A couple of recent, widely-covered race-related killings of North Africans in France may have put the bias angle top-of-mind. Also, recall that in March a deranged man mowed down eight city council members in Nanterre; the shooter, Richard Durn, described as "a deeply disturbed man with an affinity for guns," seems unlinked to Al Qaeda, though he has also been described as an "ecologist." And on Bastille Day, one Maxime Brunarie, a straight-up, old-fashioned anti-Semite (raving about ZOG and so forth), took a rifle shot at Jacques Chirac.

In America, public violence, like everything else, is now reflexively tied to terrorists. The recent Maryland rampage is at least hypothetically linked to Al Qaeda by venerable right-wing watchdog WorldNetDaily, and Insignificant Thoughts concurs: "I told my wife last night that this was a terrorist (who after he's caught won't be called one)..."

The Maryland shootings may remind some of us of Charlie Starkweather, or Columbine, or any one of dozens of classic American kill-sprees. But there I go again, inserting historical perspective when Everything Has Changed. At Instapundit a Maryland reader declares, "Even if we don't have an Al Qaeda or Separatist Militia, we should still call the calculated, paramilitary, random shootings outside D.C. as we feel them: actions that terrorize the community, make people feel uncomfortable about going outside, and senseless, scary violence..." (IP's comment: "Indeed.")

"Call them as we feel them." The act causes fear; therefore, the act is terrorism; therefore, since we are a war with terror (not anything so prosaic as an enemy nation, though of course this will soon change), it is linked to every other terrifying action from September 11 on down, whatever the race, creed, or political affiliation of the perps may be.

How are the French reacting to their own public violence?
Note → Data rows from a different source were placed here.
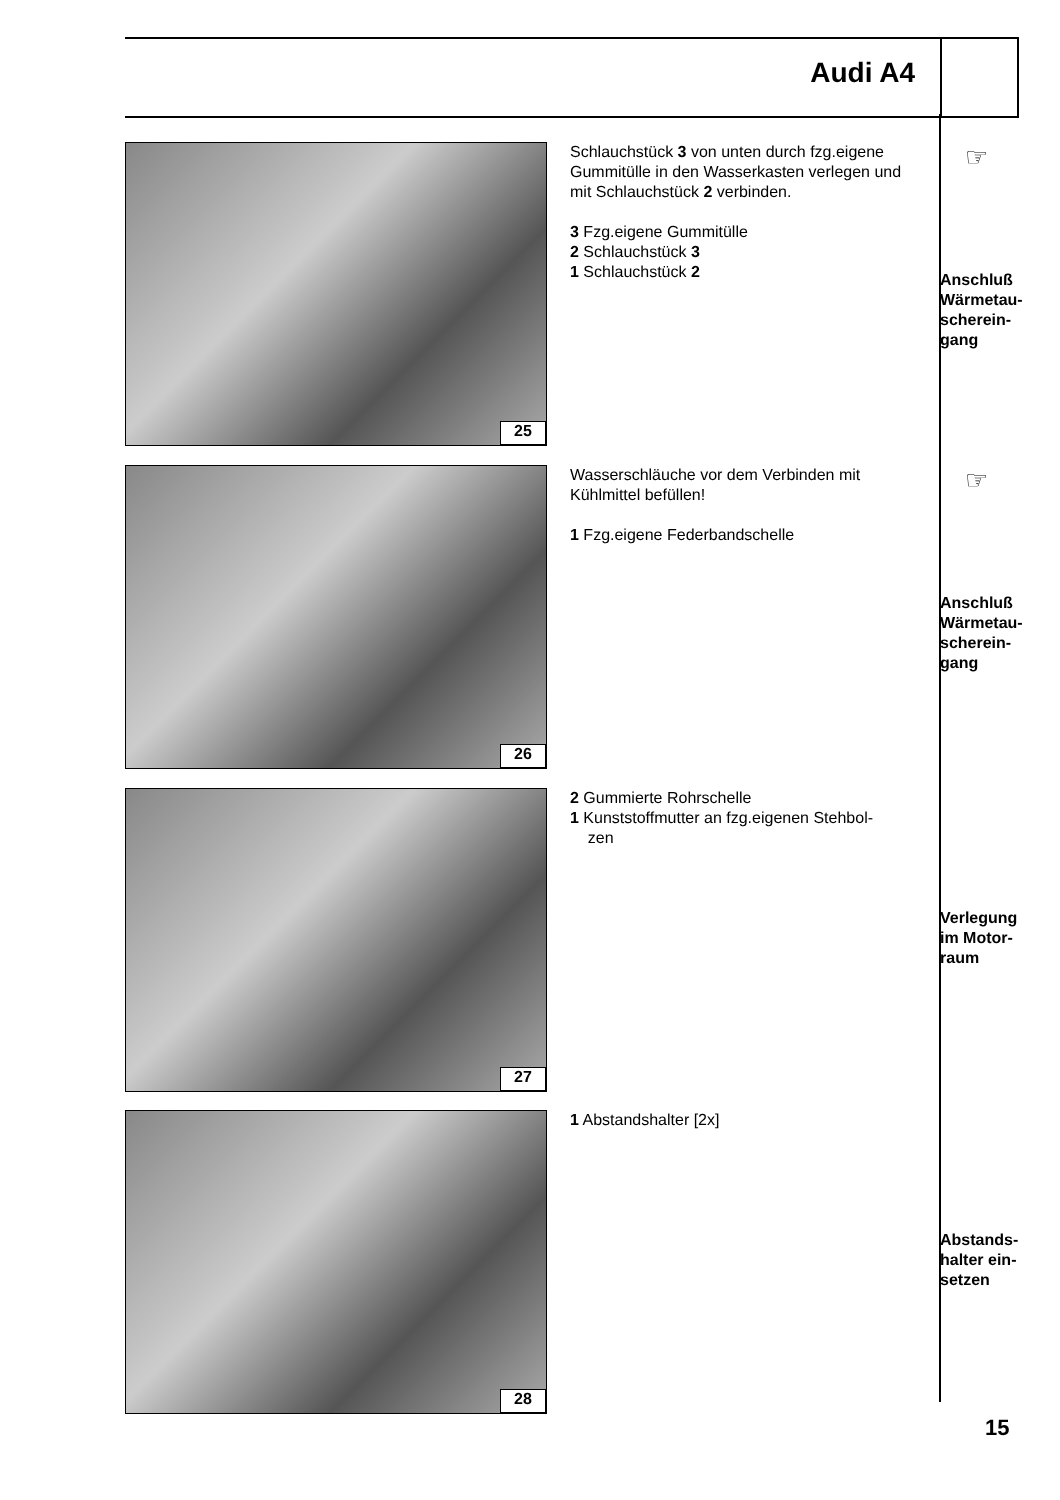Audi A4
25
Schlauchstück 3 von unten durch fzg.eigene Gummitülle in den Wasserkasten verlegen und mit Schlauchstück 2 verbinden.
3 Fzg.eigene Gummitülle
2 Schlauchstück 3
1 Schlauchstück 2
☞
Anschluß
Wärmetau-
scherein-
gang
26
Wasserschläuche vor dem Verbinden mit Kühlmittel befüllen!
1 Fzg.eigene Federbandschelle
☞
Anschluß
Wärmetau-
scherein-
gang
27
2 Gummierte Rohrschelle
1 Kunststoffmutter an fzg.eigenen Stehbol-
zen
Verlegung
im Motor-
raum
28 1 Abstandshalter [2x]
Abstands-
halter ein-
setzen
15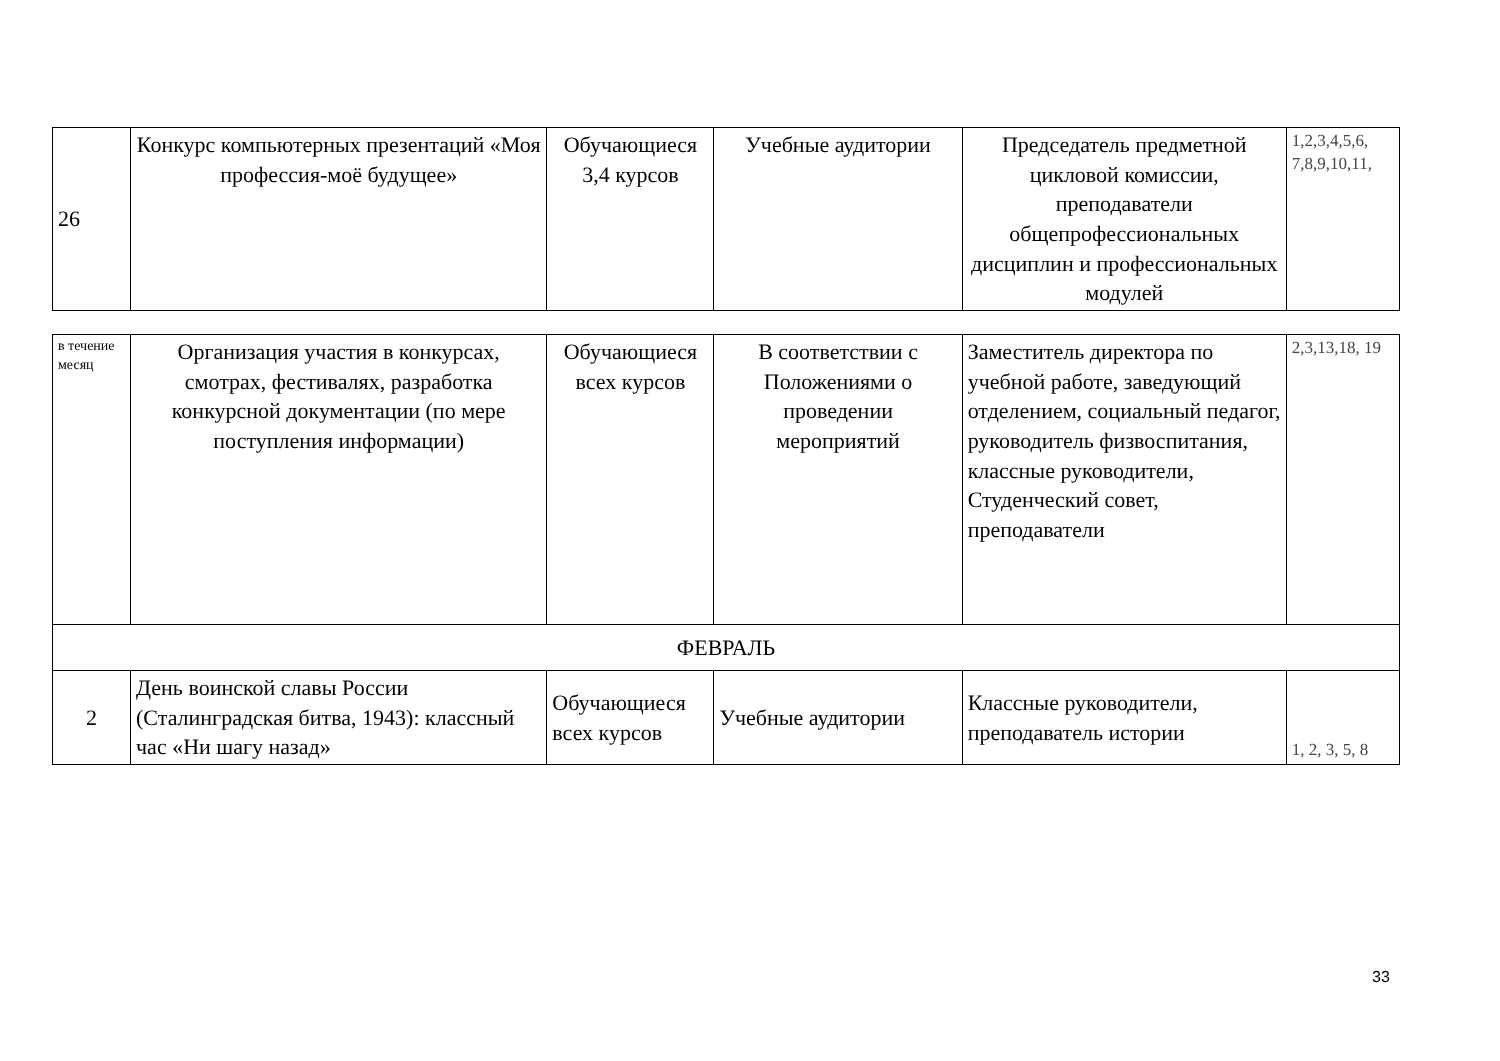| 26 | Конкурс компьютерных презентаций «Моя профессия-моё будущее» | Обучающиеся 3,4 курсов | Учебные аудитории | Председатель предметной цикловой комиссии, преподаватели общепрофессиональных дисциплин и профессиональных модулей | 1,2,3,4,5,6, 7,8,9,10,11, |
| в течение месяц | Организация участия в конкурсах, смотрах, фестивалях, разработка конкурсной документации (по мере поступления информации) | Обучающиеся всех курсов | В соответствии с Положениями о проведении мероприятий | Заместитель директора по учебной работе, заведующий отделением, социальный педагог, руководитель физвоспитания, классные руководители, Студенческий совет, преподаватели | 2,3,13,18, 19 |
| ФЕВРАЛЬ | | | | | |
| 2 | День воинской славы России (Сталинградская битва, 1943): классный час «Ни шагу назад» | Обучающиеся всех курсов | Учебные аудитории | Классные руководители, преподаватель истории | 1, 2, 3, 5, 8 |
33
Well, Delanoe got stabbed during an all-night party for which he flung open the doors of City Hall to the citizenry. This is in character with his declaration, when he was elected as Paris' first leftist mayor in decades early this year, that "it is time for a democratic party from which no Parisians should feel excluded."

After his assault, Delanoe told Deputy Mayor Christophe Girard that "the 'Nuit Blanche' should continue unchanged and not to dramatise what had happened." Former French Minister of Culture Philippe Douste-Blazy, who had himself been stabbed in 1997, approved Delanoe's actions: "You can't do the job of mayor ... if you're always surrounded by bodyguards," he told reporters.

In this context, opening City Hall to the public, and keeping it open after the attack, seems a more defiant gesture than, say, issuing terror alerts. An IP reader lauds Delanoe: "The ancien regime was more security conscious...but having Delanoe in office is like having sex without a condom: It's not so safe, but it's a hell of a lot more fun." Comments IP: "As for the fun-loving character of the Delanoe mayoralty, well, I'm glad Claire's enjoying it."

His grim tone is puzzling; I though conservatives were supposed to be party animals. A Frenchman, stabbed, yet calls for his fellow citizens to continue the party without him; American warbloggers grimly spin the event to increase war fever. Which seems more confident of victory to you?